On Wed, Aug 1, 2012 at 4:30 AM, Risker <risker...@gmail.com> wrote:
>>
>> If the situation is as dire as it sounds, it shouldn't be difficult to find
>> a few resources to throw at the problem. In a discussion like this,
>> examples
>> of particular problematic behavior (links!) are always most helpful to
>> developers, I've found. "This is the bad behavior we're seeing and want to
>> stop. How should we do that?" :-)
>>
>>
> I've been advised some of WMF's best are already working on it; however, if
> you want to see examples you could look at steward Billinghurst's block
> logs, mostly on non=English wikis.

There are indeed a few of us working to improve the tools that we're
using to prevent, detect, and react/recover from spam on WMF wikis.

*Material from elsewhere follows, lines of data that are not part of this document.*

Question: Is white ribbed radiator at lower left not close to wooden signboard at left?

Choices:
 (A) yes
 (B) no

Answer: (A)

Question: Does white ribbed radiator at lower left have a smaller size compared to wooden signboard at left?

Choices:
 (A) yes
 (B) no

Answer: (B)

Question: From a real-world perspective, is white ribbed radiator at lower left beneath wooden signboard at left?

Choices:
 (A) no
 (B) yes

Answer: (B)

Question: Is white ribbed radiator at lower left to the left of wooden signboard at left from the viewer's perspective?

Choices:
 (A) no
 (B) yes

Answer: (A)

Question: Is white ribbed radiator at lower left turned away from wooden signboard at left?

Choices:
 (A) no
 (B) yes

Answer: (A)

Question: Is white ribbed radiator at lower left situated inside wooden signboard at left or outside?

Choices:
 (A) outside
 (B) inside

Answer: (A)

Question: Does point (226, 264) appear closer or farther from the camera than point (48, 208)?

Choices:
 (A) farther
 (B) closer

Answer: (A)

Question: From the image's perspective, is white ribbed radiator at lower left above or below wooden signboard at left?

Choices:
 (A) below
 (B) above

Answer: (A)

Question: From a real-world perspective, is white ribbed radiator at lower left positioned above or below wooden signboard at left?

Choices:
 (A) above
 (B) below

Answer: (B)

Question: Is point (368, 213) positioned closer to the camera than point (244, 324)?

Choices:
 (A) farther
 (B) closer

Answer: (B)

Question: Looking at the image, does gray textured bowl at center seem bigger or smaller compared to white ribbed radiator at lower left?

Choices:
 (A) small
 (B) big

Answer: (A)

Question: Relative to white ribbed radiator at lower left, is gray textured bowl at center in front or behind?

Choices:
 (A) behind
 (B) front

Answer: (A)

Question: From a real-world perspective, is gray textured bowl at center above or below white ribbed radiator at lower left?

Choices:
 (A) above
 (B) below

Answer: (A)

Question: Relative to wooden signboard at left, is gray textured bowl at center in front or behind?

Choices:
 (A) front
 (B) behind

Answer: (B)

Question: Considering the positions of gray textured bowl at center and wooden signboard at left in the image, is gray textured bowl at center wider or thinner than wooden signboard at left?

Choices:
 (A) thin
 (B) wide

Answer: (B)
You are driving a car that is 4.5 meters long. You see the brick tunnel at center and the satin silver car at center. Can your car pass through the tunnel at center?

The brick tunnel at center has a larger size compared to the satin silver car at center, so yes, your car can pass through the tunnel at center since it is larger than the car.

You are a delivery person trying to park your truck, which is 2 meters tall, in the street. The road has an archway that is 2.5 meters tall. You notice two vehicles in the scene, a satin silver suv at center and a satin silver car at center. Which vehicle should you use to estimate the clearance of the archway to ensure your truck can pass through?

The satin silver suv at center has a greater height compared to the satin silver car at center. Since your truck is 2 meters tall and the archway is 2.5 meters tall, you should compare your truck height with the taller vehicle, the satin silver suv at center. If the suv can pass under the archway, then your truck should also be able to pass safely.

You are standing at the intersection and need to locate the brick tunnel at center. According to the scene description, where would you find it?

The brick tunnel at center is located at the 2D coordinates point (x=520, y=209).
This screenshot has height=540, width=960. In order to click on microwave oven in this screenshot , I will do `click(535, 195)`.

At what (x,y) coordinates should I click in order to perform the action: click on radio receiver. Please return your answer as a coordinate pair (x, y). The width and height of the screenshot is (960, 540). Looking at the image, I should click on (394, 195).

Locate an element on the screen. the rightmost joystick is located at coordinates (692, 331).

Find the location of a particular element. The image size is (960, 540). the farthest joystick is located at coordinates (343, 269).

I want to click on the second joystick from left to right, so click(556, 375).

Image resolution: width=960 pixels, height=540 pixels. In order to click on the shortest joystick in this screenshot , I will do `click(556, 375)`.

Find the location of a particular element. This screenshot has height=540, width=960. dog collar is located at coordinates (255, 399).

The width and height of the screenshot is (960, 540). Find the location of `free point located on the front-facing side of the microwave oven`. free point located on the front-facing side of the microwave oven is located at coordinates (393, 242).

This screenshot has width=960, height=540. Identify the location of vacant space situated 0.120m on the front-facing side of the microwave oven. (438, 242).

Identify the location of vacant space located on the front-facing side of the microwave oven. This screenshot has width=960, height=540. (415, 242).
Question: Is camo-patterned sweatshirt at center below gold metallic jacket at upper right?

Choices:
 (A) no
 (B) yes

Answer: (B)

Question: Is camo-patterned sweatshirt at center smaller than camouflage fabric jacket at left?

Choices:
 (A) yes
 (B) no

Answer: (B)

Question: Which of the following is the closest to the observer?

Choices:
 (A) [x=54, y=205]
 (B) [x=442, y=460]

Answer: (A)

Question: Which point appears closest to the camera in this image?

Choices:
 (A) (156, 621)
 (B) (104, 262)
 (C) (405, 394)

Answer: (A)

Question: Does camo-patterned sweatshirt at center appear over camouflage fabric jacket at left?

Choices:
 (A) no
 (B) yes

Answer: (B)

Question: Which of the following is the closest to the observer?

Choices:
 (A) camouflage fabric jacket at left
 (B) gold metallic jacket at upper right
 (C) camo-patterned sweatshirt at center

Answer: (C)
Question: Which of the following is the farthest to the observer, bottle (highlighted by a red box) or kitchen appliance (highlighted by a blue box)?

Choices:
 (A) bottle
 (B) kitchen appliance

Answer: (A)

None of our tools are going to be perfect, and that's why we need all
approaches.

Preventing spam bots from editing using captchas is just one tool that
we're using to prevent spam, so it's not at the top of my list for
development projects. But this conversation has been helpful. If there
are any ways that we can make captchas easier for legitimate users,
prevent more bots, and decrease the amount of spam that AbuseFilter
has to catch, then it's a win for us. If there is strong consensus for
ways to improve our captchas, then I think we can certainly add it to
our list of projects and prioritize it with our available resources
(or help find volunteers to implement).